FIG. 5 is a flow diagram showing in more detail how the packetizer 24 in FIG. 2 operates. The packetizer 22 is initialized for a given packet payload size in step 46. The packetizer 24 in step 48 packetizes encoded data from voice encoder 22 at the selected packet payload size. While packets are output by transmitter 26, the packetizer 24 in step 50 monitors the packet network 16 for congestion. Decision step 52 determines whether the current packet payload size is within a range compatible with the current network congestion condition. This is can be done using a table previously loaded into the packetizer 24. The table contains acceptable packet payload sizes for different end-to-end network delays.

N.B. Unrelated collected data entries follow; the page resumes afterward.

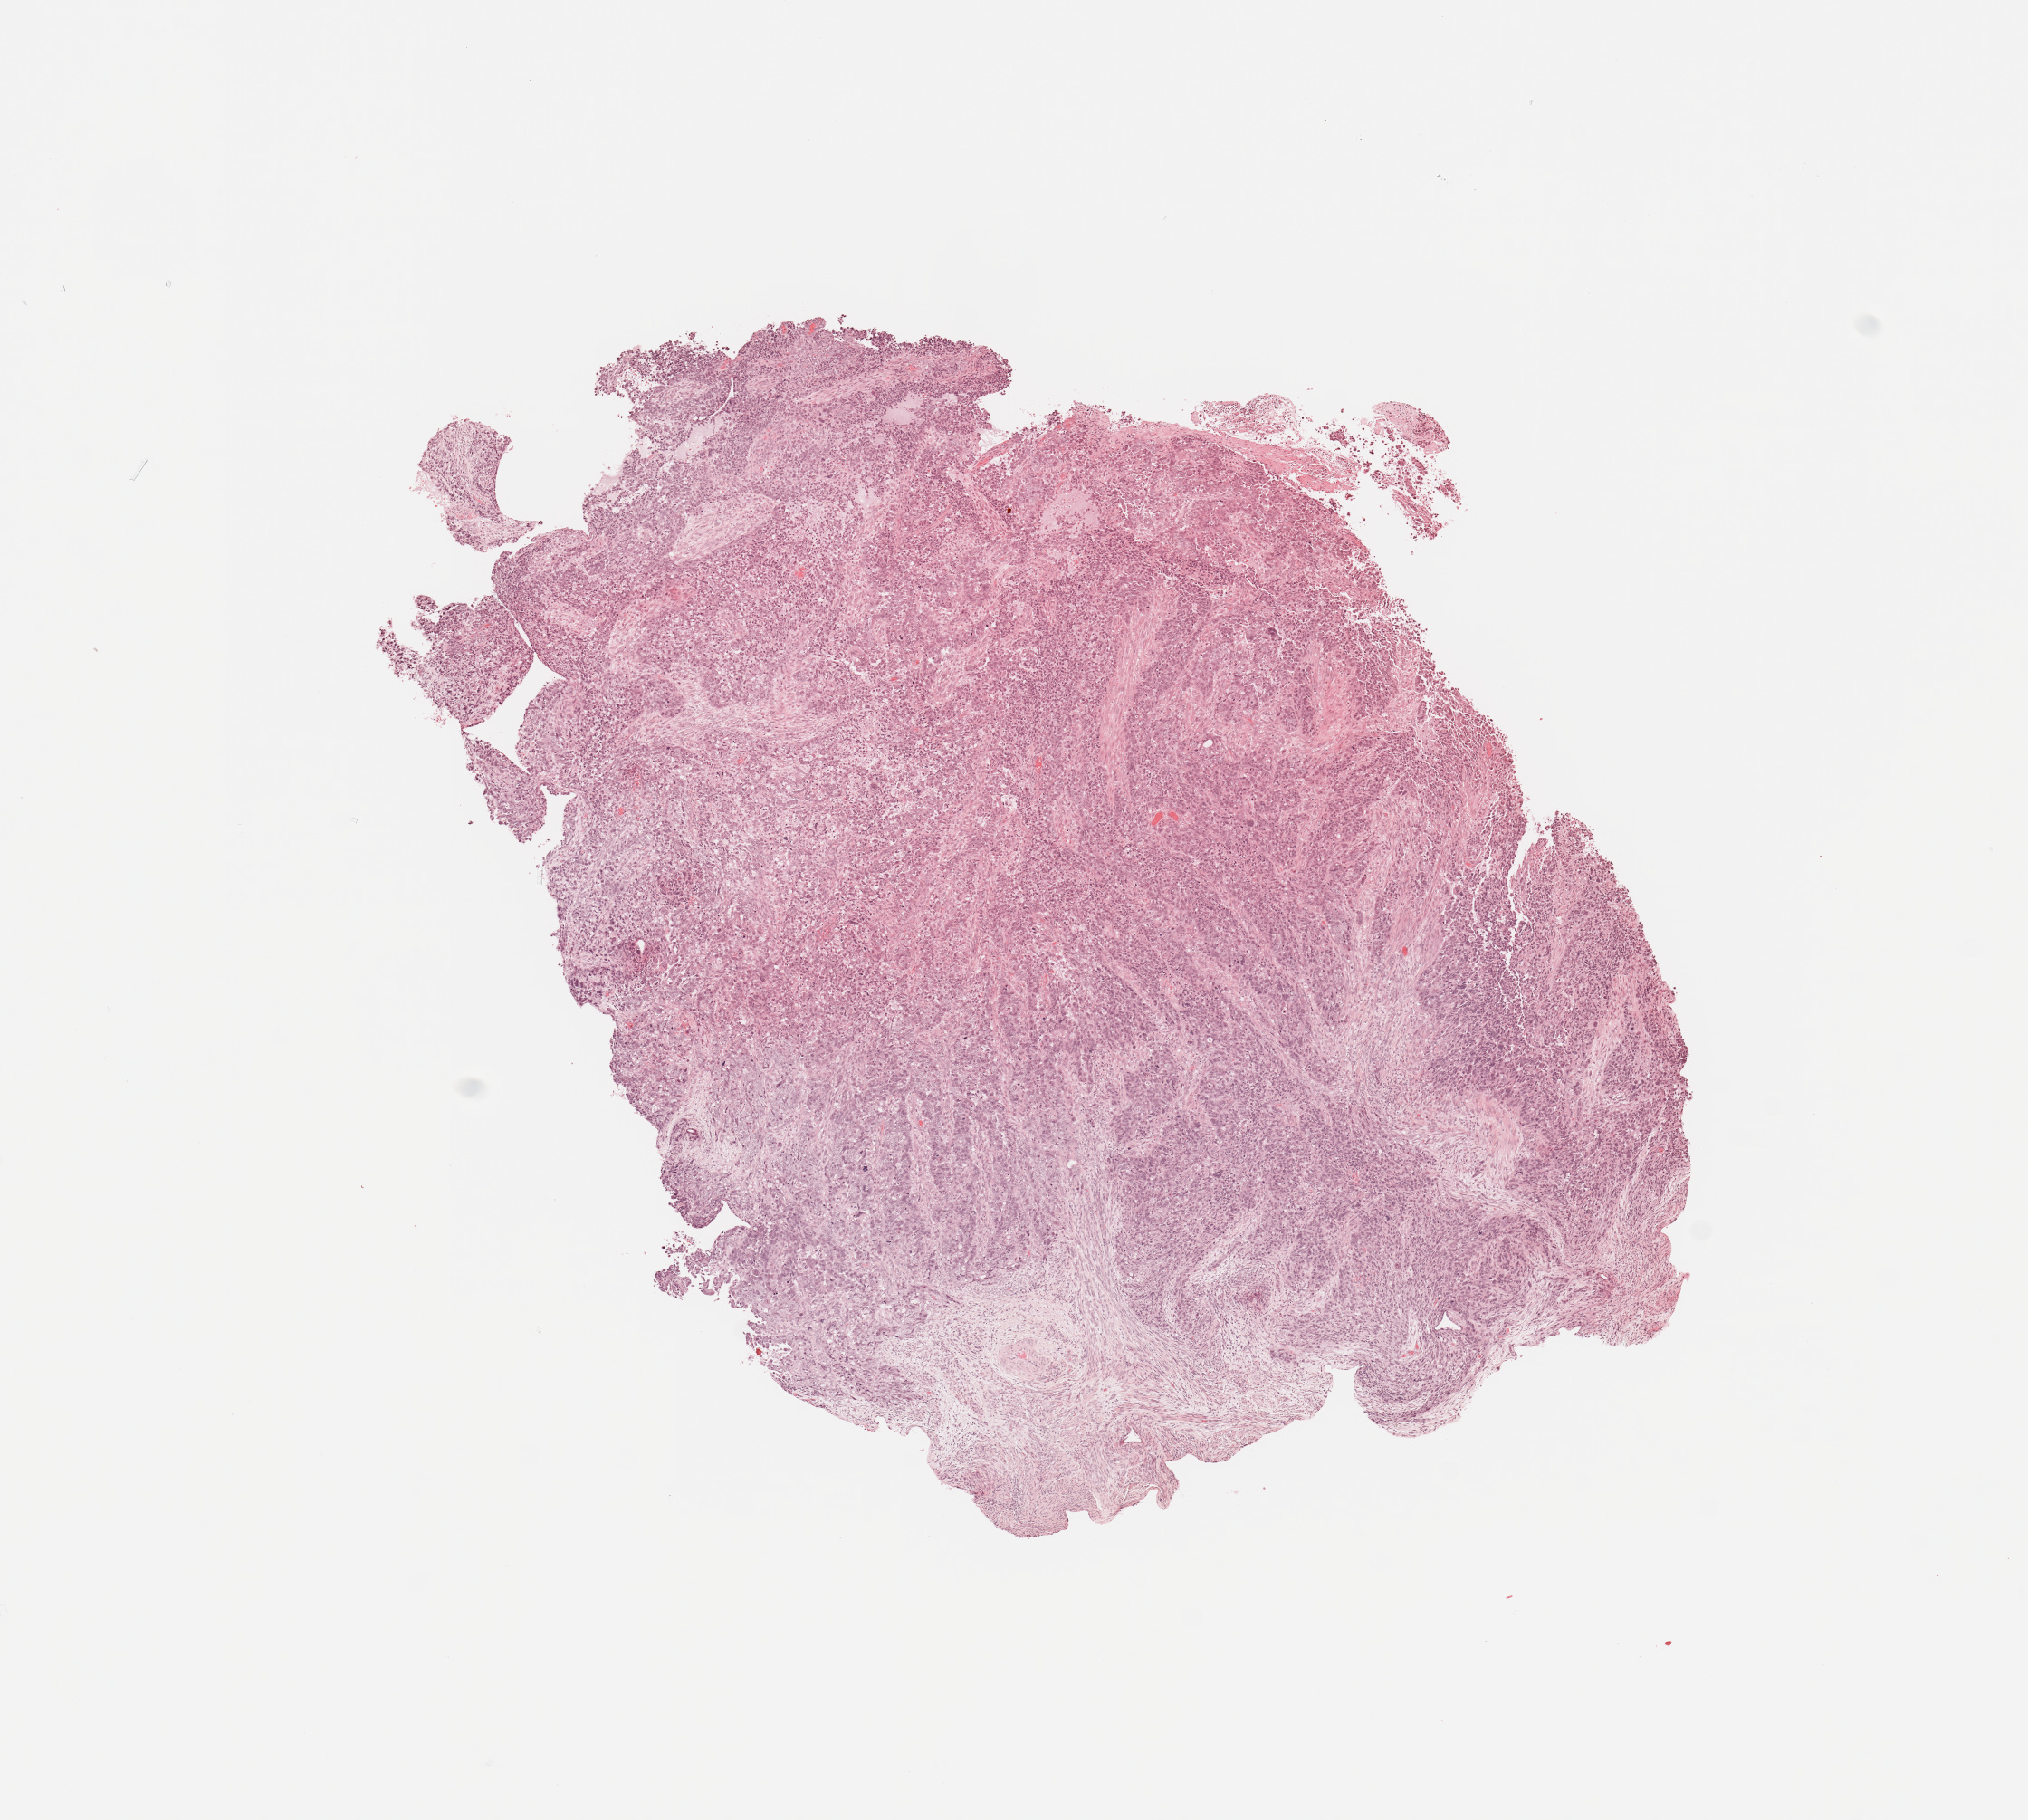
Whole-slide histology image, Hematoxylin and eosin (H&E) stained, whole scanned area (about 8.9 x 7.9 mm, acquisition: 20x scan) shown as a low-resolution overview. Tumour tissue sample, sampled site: uterus. 62-year-old female patient.
Diagnosis: Endometrioid adenocarcinoma, NOS.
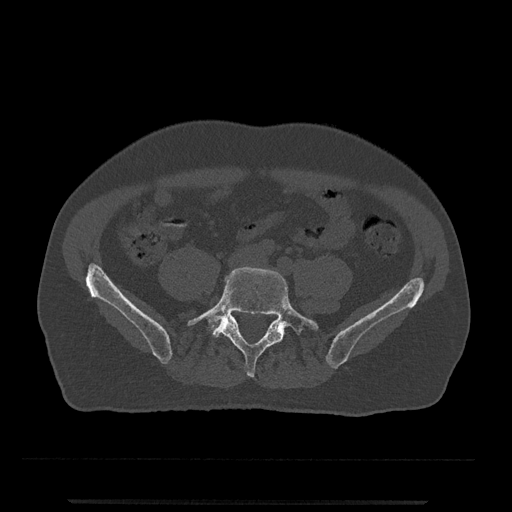
CT including the spine, one axial slice. Position 74 of 797 along the scan axis. Reconstruction kernel Br40s/3. 120 kVp. Bone window (W 1800 / L 400 HU). 0.5 mm slice thickness. 512 × 512 image matrix, field of view 419 × 419 mm. Patient: male, 63 years. Case-level facts recorded for this patient, not image findings: primary cancer: prostate.
Annotated regions visible in this slice (semi-automatic segmentation, software-assisted and operator-edited):
- L5 vertebra: box from (x=187, y=267) to (x=319, y=378) px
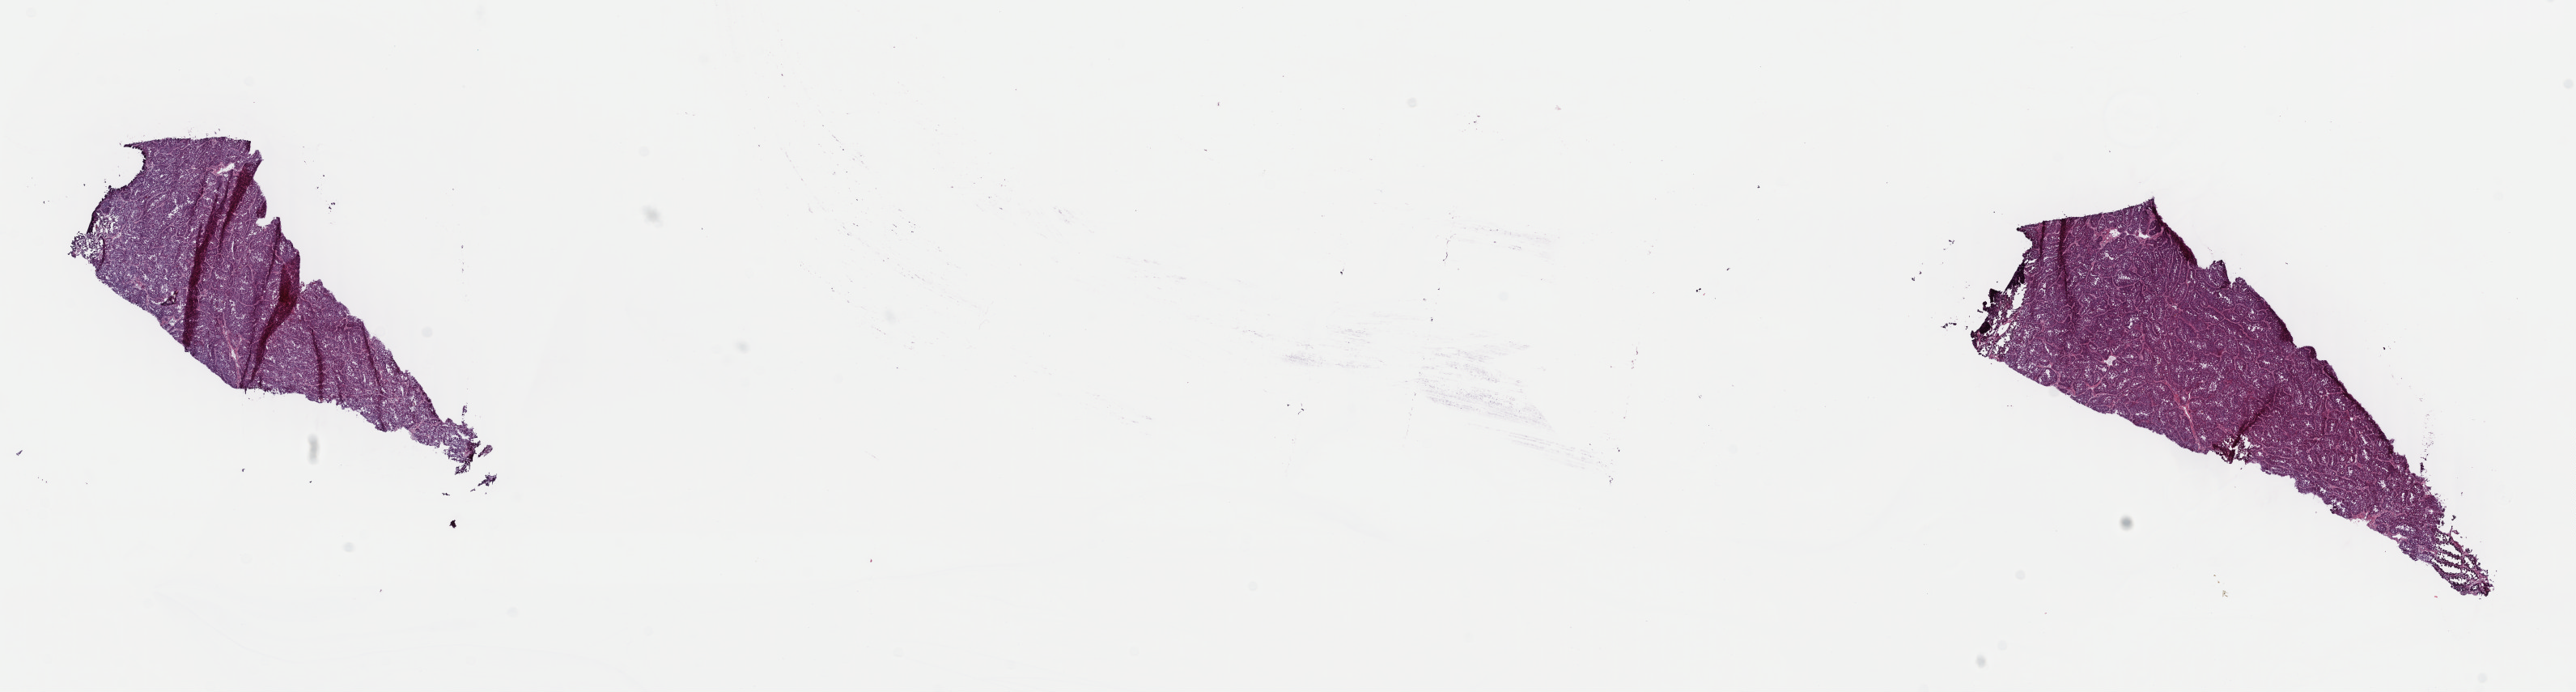
H&E whole-slide image, shown as a low-resolution overview of the whole scanned area (about 25.1 x 6.7 mm). Frozen section from the top of the tissue portion. Sample: primary tumour, kidney. Male, age 62 years at initial diagnosis. Composition of this section per pathologist review: tumour cells 90%, tumour nuclei 90%, normal cells 0%, stromal cells 10%, necrosis 0%. Infiltration values recorded for this section: lymphocyte infiltration 0%, monocyte infiltration 0%, neutrophil infiltration 0%.
• TNM: T1a NX MX
• pathologic diagnosis: Papillary adenocarcinoma, NOS
• AJCC pathologic stage: I (7th edition)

 If the payload size is within range, the packetizer 24 jumps back to step 48 and continues to packetize audio data at the current payload size. If the current payload size is not within an acceptable range for the current network congestion, decision step 54 determines whether the current packet payload is either too small or too large.
 Decision step 54 decides whether the packet payload size is too small for the current end-to-end delay. If so, the packetizer 24 automatically increases the audio packet payload size in step 56. If the packet payload is too large, the audio packet payload size is automatically decreased by the packetizer 24 in step 58. The packetizer then jumps back to step 48 and packetizes audio data at the new packet payload size.
FIG. 6 is a graph showing bandwidth consumption in a packet network for different header to payload ratios. Each line represents a different codec bit rates. This graph can be used as a reference in packetizer 24 for changing the packet payload size.
 The invention dynamically changes the overhead to packet payload ratio to more effectively adapt to current network congestion conditions. By improving network bandwidth efficiency, the quality of streaming and real-time data transmitted over the packet network is improved.
 Having described and illustrated the principles of the invention in a preferred embodiment thereof, it should be apparent that the invention can be modified in arrangement and detail without departing from such principles. I claim all modifications and variation coming within the spirit and scope of the following claims.